Why there's no home for Marvin Harrison

Adam Schefter's mailbag is biggest on Monday, but he answers reader questions nearly every day in his blog. Have a query of your own? Send a question.

Q: Why don't the Bears go and sign Marvin Harrison, or, to a greater point, why hasn't anybody? --Gabriel (Harlingen, Texas)

A: A few reasons, Gabriel. First and foremost is money. Marvin wants a certain amount to come in and play. But he's also older and cannot play special teams and probably wouldn't start on most teams, so it creates a difficult proposition all the way around. Teams don't want to pay big money to No. 3 receivers who don't play special teams. And a lot of the teams that need veteran receiving help are determined to give their young players a chance to play and to blossom.

Q: Do you think the NFL would look into Deion Sanders' comments that [Michael] Crabtree knows that there are two teams that have inquired about him and want to trade for him? I have wondered about Deion and a possible Jerry Jones link all along. How does that work on the tampering forefront? --Brendon (Oakland, Calif.)

A: Those comments got the league's attention, and especially that of executives around the league, Brendon.

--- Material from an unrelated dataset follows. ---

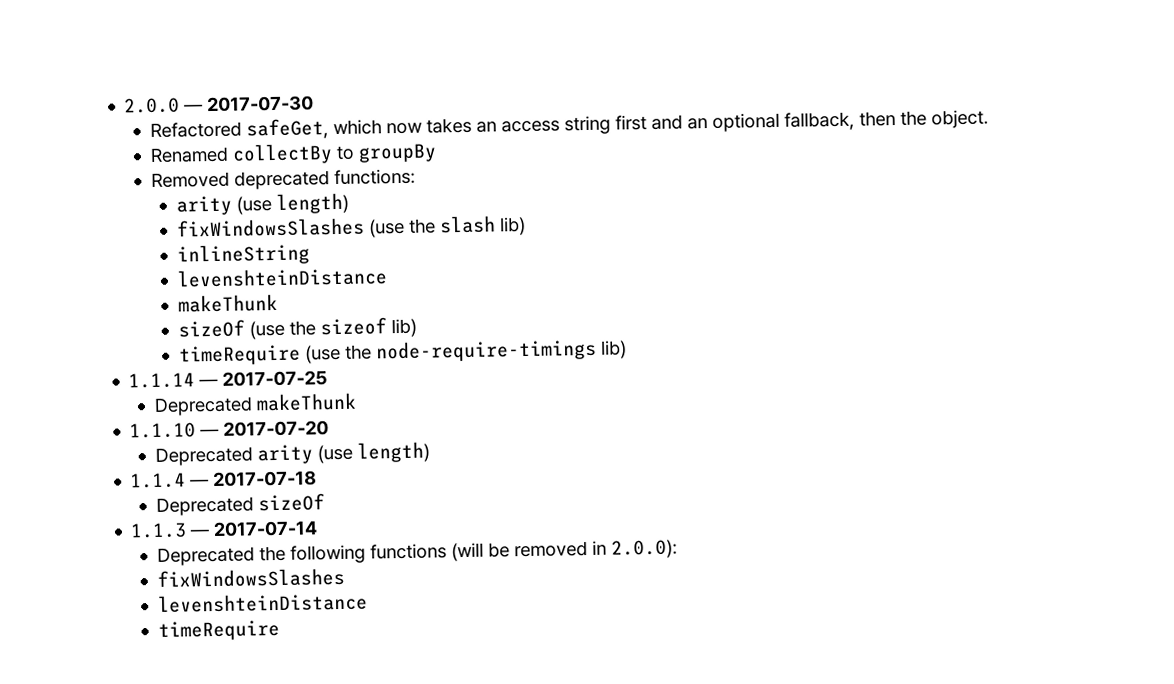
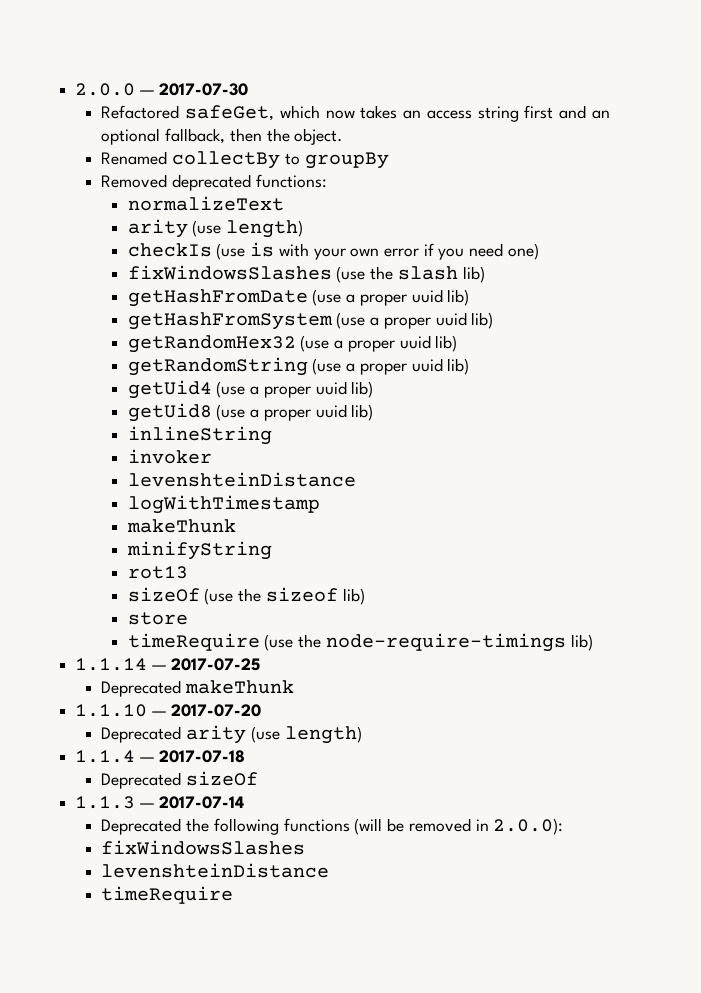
[176,192,350,216] // arity (use length) -> [127,196,284,211] [127,219,304,238] [127,242,539,260] // normalizeText // arity (use length) // checkIs (use is with your own error if you need one)
(527, 226) none -> [127,289,470,307] [127,312,494,330] [127,335,458,353] [127,357,470,376] [127,380,374,399] [127,403,374,422] // getHashFromDate (use a proper uuid lib) // getHashFromSystem (use a proper uuid lib) // getRandomHex32 (use a proper uuid lib) // getRandomString (use a proper uuid lib) // getUid4 (use a proper uuid lib) // getUid8 (use a proper uuid lib)
[177,267,389,288] [178,293,279,313] // levenshteinDistance // makeThunk -> [127,449,212,464] [127,472,356,487] [127,495,320,514] [126,519,236,533] [126,541,272,560] [127,566,188,579] // invoker // levenshteinDistance // logWithTimestamp // makeThunk // minifyString // rot13
(418, 328) none -> [127,612,188,625] // store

But there's not a lot that can be done. No way it could be proved. It's probably just Deion being Deion, talking and saying a bit more than he should have. But that's Deion. He speaks his mind and his feelings -- and sometimes gets everyone's attention.

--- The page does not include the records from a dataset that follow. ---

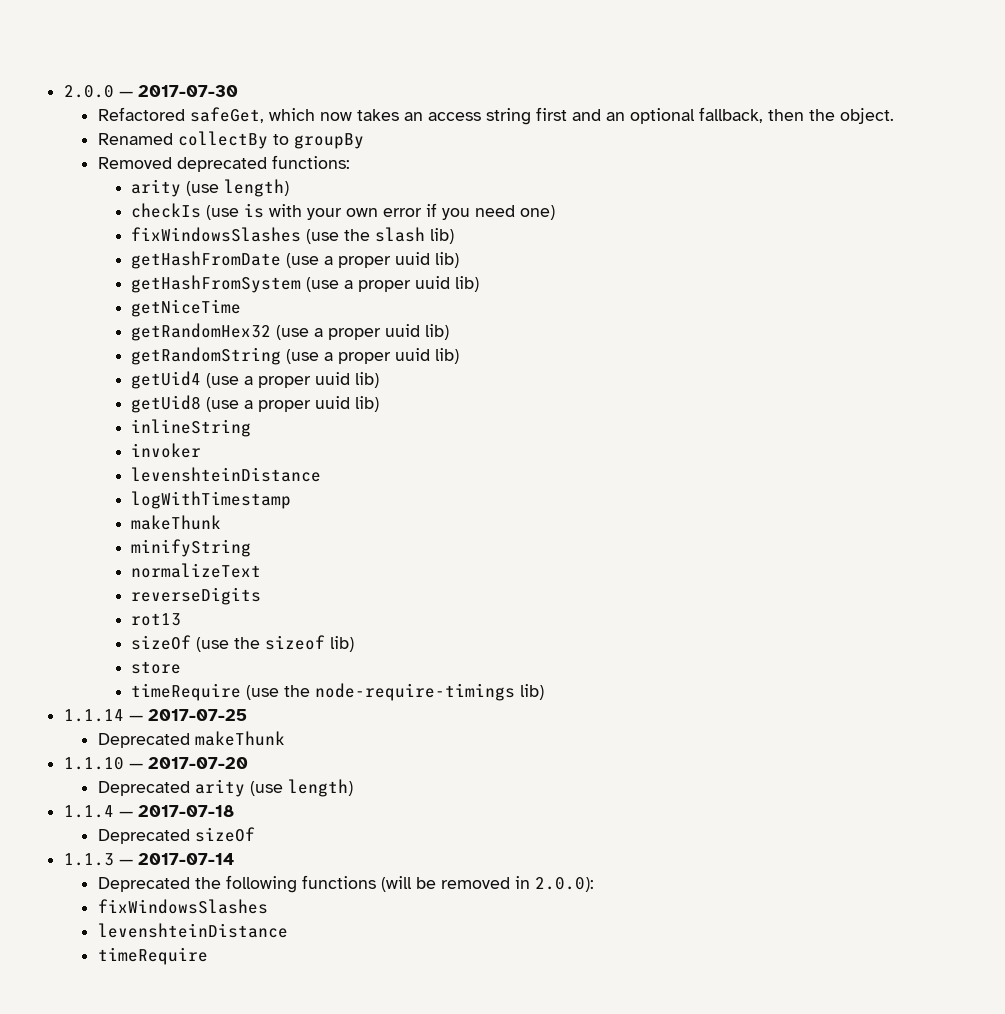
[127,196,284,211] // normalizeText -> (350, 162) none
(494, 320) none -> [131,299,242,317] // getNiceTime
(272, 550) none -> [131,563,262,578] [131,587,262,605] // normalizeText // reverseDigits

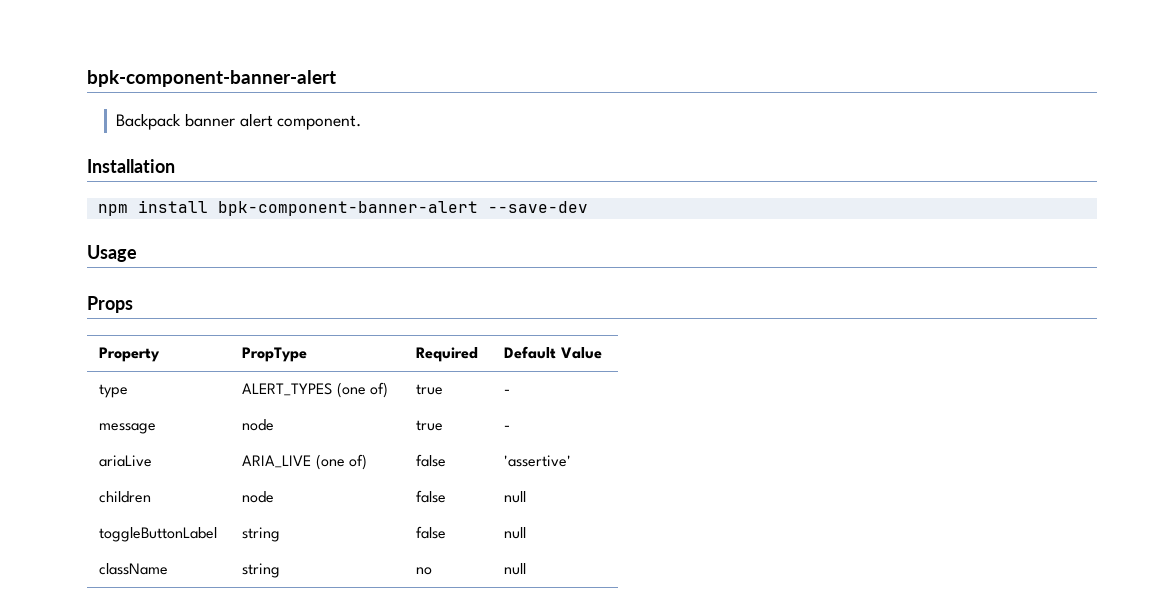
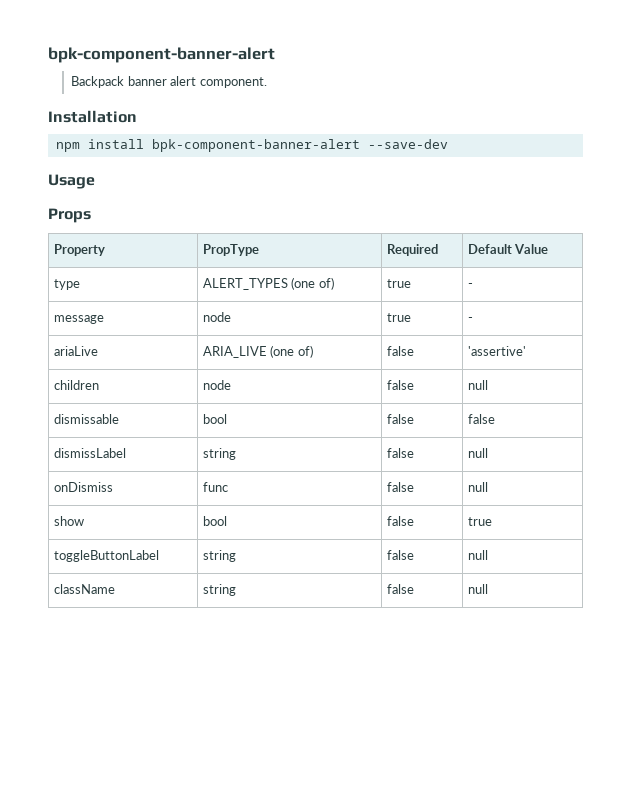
(527, 497) none -> [53,414,119,424] [202,414,227,424] [386,414,414,424] [467,414,495,424] [53,448,126,458] [202,448,236,460] [386,448,414,458] [467,448,488,458] [53,482,113,492] [202,482,228,492] [386,482,414,492] [467,482,488,492] [53,516,84,526] [202,516,227,526] [386,516,414,526] [467,517,492,526] // dismissable | bool | false | false // dismissLabel | string | false | null // onDismiss | func | false | null // show | bool | false | true
[416,567,433,575] no -> [386,584,414,594] false

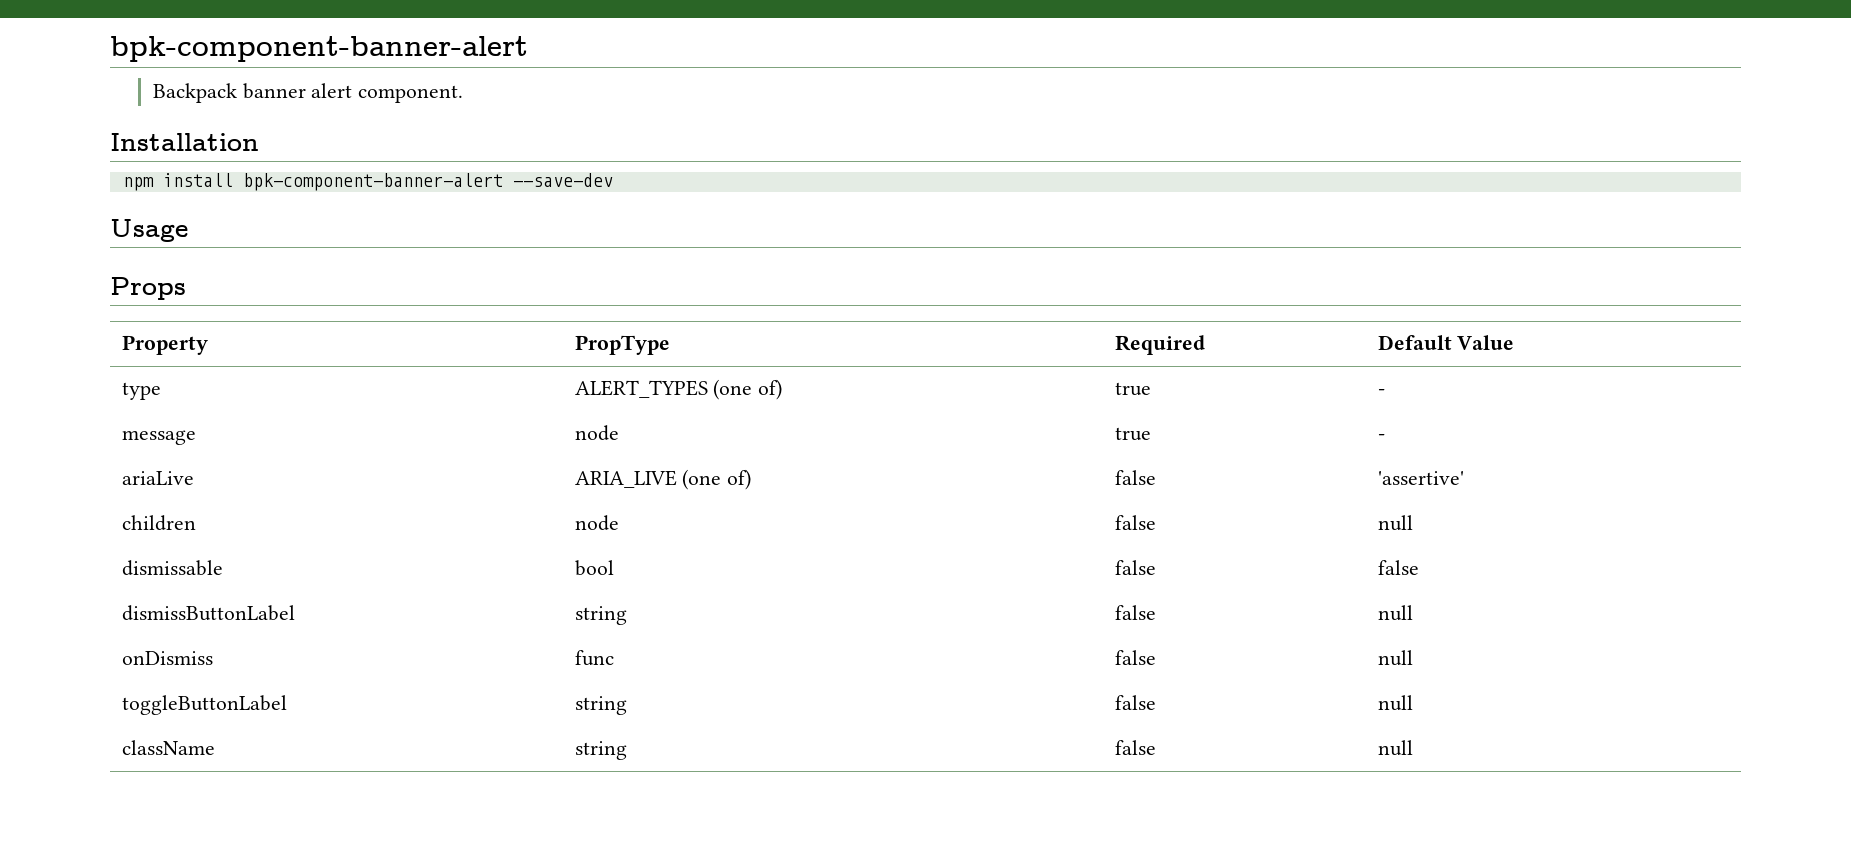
[53,448,126,458] dismissLabel -> [121,605,295,621] dismissButtonLabel
[53,516,84,526] [202,516,227,526] [386,516,414,526] [467,517,492,526] // show | bool | false | true -> (1413, 658) none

Q: The Eagles just signed Jeff Garcia as a potential backup for injured Donovan McNabb. If the Eagles didn't have any salary cap room, could Jeff Garcia [have] been signed? Suppose McNabb was lost for the season, would the Eagles get any cap relief to replace him? --Mike S. (Chelmsford, Mass.)

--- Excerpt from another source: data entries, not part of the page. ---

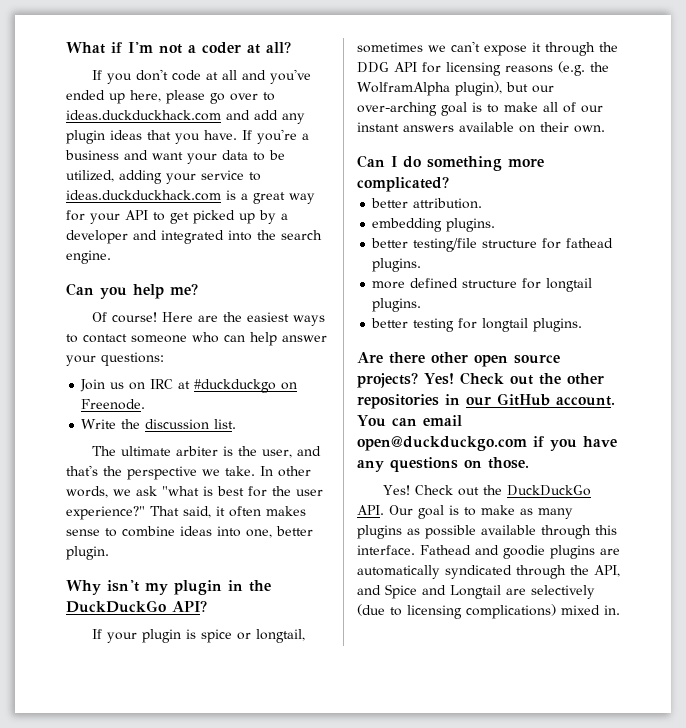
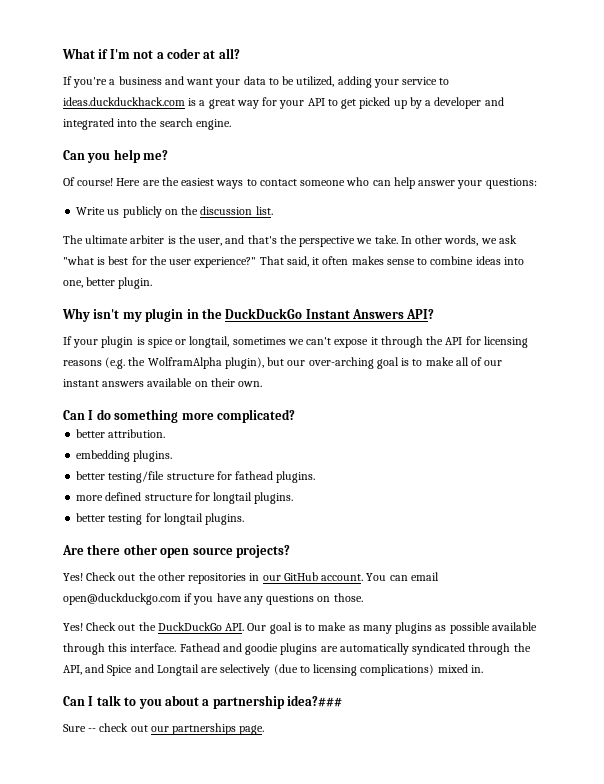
[107,69,312,84] [66,90,275,104] [66,110,305,124] [66,130,252,144] you don't code at all and you've ended up here, please go over to ideas.duckduckhack.com and add any plugin ideas that you have. If -> (72, 80) none
[80,379,298,393] [81,399,146,410] [81,419,117,429] Join us on IRC at #duckduckgo on Freenode. // Write -> [76,206,178,218] Write us publicly on
(166, 606) none -> [305,309,404,319] Instant Answers
[357,62,389,73] DDG -> (444, 340) none
(418, 380) none -> (290, 551) //
(620, 610) none -> [63,695,342,709] [63,723,265,735] // Can I talk to you about a partnership idea?### // Sure -- check out our partnerships page.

A: No, Mike, if a team has used up its salary-cap room, it cannot make more moves -- not until it created more salary-cap room by releasing players or restructuring contracts. Teams must be cap-compliant, or no moves. And any team that loses a player to a season-ending injury must absorb his salary, too. It's called the breaks of the game.

Q: Any word on where Matt Jones is likely to end up signing (if anywhere)? --Dave C. (Albany, N.Y.)

A: The three teams he spoke with last week are Tennessee, Dallas and Chicago -- any of which would make sense, Dave. To me, Jones is better than some receivers on rosters now. But the fact that he remains unsigned is an indication that teams are being ultra-careful about the players they sign and the people they bring in.

Q: What is your take on the revamped Denver defense? No one is talking about it. --Jacob (Columbia, S.C.)

A: That's because everyone is talking about the "Immaculate Deflection." But Denver's defense was incredibly improved from last season, and Mike Nolan and Josh McDaniels should be saluted for it. Then again, Denver's defense could not have been worse than it was last year. The Broncos changed coaches, added personnel, altered schemes -- and now Denver has what appears to be a respectable defense. Of course, let's see how well it holds up over the long term. But it's a nice start.